TASK BRIEF:
Write out, word for word, the part of the listing below that opens with the line containing "La minería en aguas profundas enfrenta" and closes with the line containing "bạn. Dolozi cung", keeping both of those lines and adding no others.

RECORDED DATA:

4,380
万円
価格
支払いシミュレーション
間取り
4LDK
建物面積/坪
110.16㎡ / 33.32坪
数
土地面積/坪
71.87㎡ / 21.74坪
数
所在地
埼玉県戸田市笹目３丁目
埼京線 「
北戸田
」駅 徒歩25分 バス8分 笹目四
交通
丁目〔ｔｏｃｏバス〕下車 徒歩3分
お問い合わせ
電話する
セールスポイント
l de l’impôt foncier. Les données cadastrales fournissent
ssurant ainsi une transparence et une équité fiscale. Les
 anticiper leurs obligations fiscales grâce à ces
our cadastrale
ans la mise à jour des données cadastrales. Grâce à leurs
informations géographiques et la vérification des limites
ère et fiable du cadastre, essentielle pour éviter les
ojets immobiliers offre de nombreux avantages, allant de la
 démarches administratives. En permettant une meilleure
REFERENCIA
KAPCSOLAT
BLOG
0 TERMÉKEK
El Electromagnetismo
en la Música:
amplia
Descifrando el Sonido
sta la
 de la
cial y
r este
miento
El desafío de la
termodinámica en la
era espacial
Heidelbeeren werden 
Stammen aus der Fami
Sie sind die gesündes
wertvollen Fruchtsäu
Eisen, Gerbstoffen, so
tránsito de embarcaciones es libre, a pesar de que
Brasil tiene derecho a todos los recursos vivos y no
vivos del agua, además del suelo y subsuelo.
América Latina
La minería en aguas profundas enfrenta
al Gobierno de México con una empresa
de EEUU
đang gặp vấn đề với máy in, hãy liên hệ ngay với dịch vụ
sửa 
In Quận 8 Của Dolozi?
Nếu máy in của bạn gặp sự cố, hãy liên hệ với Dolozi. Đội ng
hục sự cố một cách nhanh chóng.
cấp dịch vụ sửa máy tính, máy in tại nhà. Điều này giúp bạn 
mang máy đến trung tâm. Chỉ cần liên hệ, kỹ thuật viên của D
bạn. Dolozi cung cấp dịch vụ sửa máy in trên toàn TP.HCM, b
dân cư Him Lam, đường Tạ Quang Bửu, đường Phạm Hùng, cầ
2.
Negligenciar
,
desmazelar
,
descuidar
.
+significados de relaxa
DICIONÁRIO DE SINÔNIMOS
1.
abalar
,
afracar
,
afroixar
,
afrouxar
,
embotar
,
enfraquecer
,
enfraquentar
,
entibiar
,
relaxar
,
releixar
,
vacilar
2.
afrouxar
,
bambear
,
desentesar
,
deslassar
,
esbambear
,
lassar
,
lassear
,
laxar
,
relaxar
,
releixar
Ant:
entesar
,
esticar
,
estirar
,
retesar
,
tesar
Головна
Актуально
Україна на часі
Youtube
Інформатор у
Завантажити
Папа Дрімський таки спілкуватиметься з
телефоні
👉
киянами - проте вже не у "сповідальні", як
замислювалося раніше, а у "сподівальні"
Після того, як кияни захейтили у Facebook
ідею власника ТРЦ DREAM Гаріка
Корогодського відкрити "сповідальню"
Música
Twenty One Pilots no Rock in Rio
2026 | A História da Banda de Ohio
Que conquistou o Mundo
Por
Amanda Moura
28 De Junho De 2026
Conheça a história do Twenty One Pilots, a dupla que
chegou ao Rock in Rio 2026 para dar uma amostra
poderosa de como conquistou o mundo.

ANSWER SECTION:
La minería en aguas profundas enfrenta
al Gobierno de México con una empresa
de EEUU
đang gặp vấn đề với máy in, hãy liên hệ ngay với dịch vụ
sửa 
In Quận 8 Của Dolozi?
Nếu máy in của bạn gặp sự cố, hãy liên hệ với Dolozi. Đội ng
hục sự cố một cách nhanh chóng.
cấp dịch vụ sửa máy tính, máy in tại nhà. Điều này giúp bạn 
mang máy đến trung tâm. Chỉ cần liên hệ, kỹ thuật viên của D
bạn. Dolozi cung cấp dịch vụ sửa máy in trên toàn TP.HCM, b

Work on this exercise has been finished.